[Chugalug] OT: Solar Panels
joe at netbyjoe.com
Fri Mar 14 15:58:08 UTC 2014
a little more than 10 years ago, we looked hard at putting three flywheel
generators in at the CenturyTel data center. The ones we looked at would
have been buried in the ground, but they were huge and took like a week to
spin up, but would have given us enough backup power to run the dc for
several days without running the NG or diesel gensets. I don't remember why
we didn't do it for sure, but it was probably cost.
It was right after a crispy fried squirrel took out both "redundant" power
feeds coming into the building. We found out that while we had 'redundant
entrance facilities' the power company was feeding both sides to us from
the same transformer a couple of streets over. Squirrel vs transformer = no
power to the dc. Fortunately we had three gensets on the building (two
diesel + 1 NG).
You have to understand, of course, that that DC was in a small town in
extreme northern Louisiana. Think minutes from Arkansas. Not much larger
than Apison. Not a lot of choice when it comes to power providers.
On Fri, Mar 14, 2014 at 11:10 AM, Unkmar <unkmar at gmail.com> wrote:
> Humor: Pictures, or it didn't happen.
> Nuclear power is here to stay. The percentage of our current power
> production that is nuclear is too large to go away. I prefer safer and
> cleaner nuclear power over same old weapon makers. I believe that most of
> the old reactors were built with two purposes. Firstly, creating weapons
> grade material. Secondly, power generation. We now have several tested and
> untested designs to burn the weapons material. Why not build reactors that
> will burn what was considered waste. Sure, you will likely still have waste
> when done.
> 1. It will be less waste.
> 2. You generated additional power.
> 3. Other designs may actually burn that waste product as well.

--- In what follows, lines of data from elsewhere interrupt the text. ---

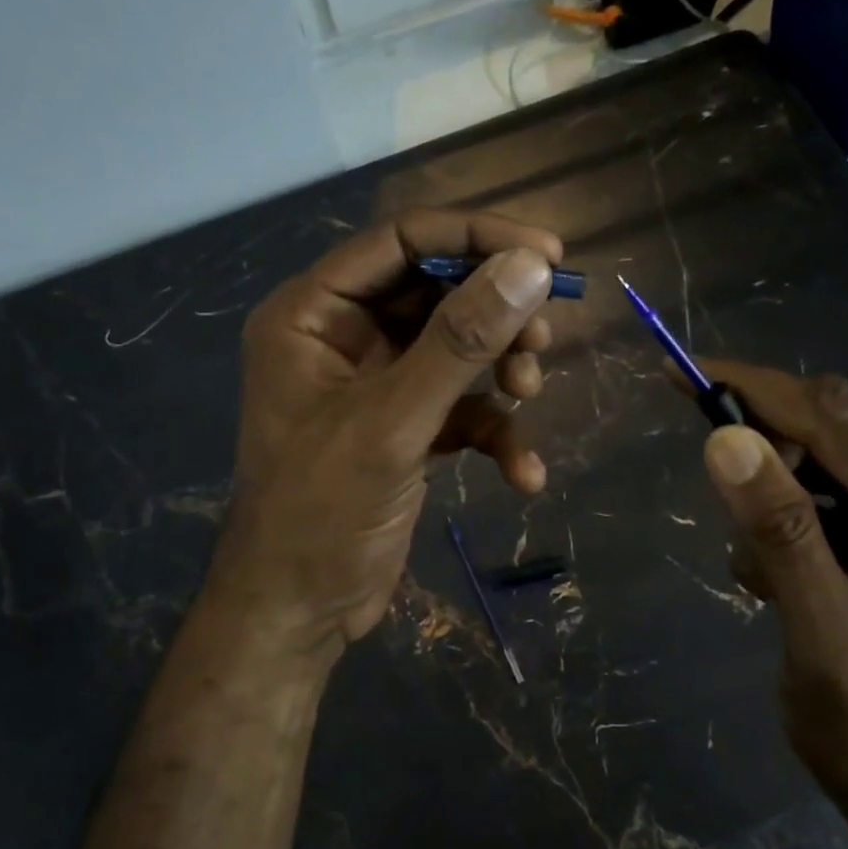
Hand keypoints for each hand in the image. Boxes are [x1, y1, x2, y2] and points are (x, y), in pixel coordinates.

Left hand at [207, 210, 564, 660]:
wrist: (298, 612)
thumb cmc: (320, 513)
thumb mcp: (391, 423)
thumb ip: (459, 343)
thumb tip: (530, 267)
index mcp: (314, 314)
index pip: (401, 240)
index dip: (476, 237)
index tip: (549, 254)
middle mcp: (343, 337)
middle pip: (436, 291)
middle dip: (495, 313)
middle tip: (542, 337)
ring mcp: (377, 384)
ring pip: (457, 348)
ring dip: (501, 368)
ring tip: (529, 393)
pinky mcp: (406, 429)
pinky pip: (462, 408)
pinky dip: (496, 432)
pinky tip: (522, 474)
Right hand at [693, 362, 847, 834]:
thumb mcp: (822, 638)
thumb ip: (780, 534)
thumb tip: (726, 440)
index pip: (845, 424)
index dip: (763, 391)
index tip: (689, 371)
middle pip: (841, 425)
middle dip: (765, 433)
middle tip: (706, 457)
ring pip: (826, 455)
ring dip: (772, 488)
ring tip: (760, 571)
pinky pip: (823, 492)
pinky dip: (781, 517)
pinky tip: (775, 579)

> Solar power comes in several forms, what is your need? Hot water for
> showers or radiator heat for winter days? Pool warmer? Reflect and/or
> diffused light for indoor lighting. Partially or completely close a light
> vent to reduce or shut off the light. The light valve can be a
> photoelectric panel that collects the light for power that is not currently
> used for lighting.
> The efficiency and price of photoelectric panels is getting better
> everyday. It is already a viable option. The main hurdle to using solar is
> Power storage:
> Chemical batteries are not the only storage method. Two options are
> gravity and inertia. One example, TVA pumps water up to mountain top lakes
> as energy storage during non-peak. Then, later allows the water to flow
> down and power generators during peak. Some one recently invented the
> gravity light. Lift some weight such as a bucket of sand, dirt, or water
> and place it on a hook that pulls a pulley attached to a gearing system
> that turns a dynamo generating a small current powering a light for a few
> hours. I can imagine something similar with a much larger weight. Say,
> lifting a boulder a few inches by a via gearing driven by a motor/winch
> that doubles as the dynamo for power generation. Some places have
> envisioned slowly spinning up a large flywheel during excess power and
> draining from the continued rotation power drops.
> On Fri, Mar 14, 2014 at 7:22 AM, Mike Harrison <cluon at geeklabs.com> wrote:
>> Just adding a final note to the thread. almost 2 weeks ago I put a
>> Unisolar ePVL-68, a flexible 68 watt solar panel on the roof of our RV with
>> a MorningStar 10amp PWM (not MPTT) controller. It was an awesome easy
>> install and you can barely tell it's on the RV compared to the biger
>> panels. I've seen it peak at 4amps at 12 volts... working well so far.
>> total cost of less than 300 for 60-ish watts is a little pricey but I'm
>> impressed by the way it fit on ther roof flush and the general quality of
>> materials. And the adhesive: I don't think I could get it off if I tried.
>> Worth considering if you need such stuff.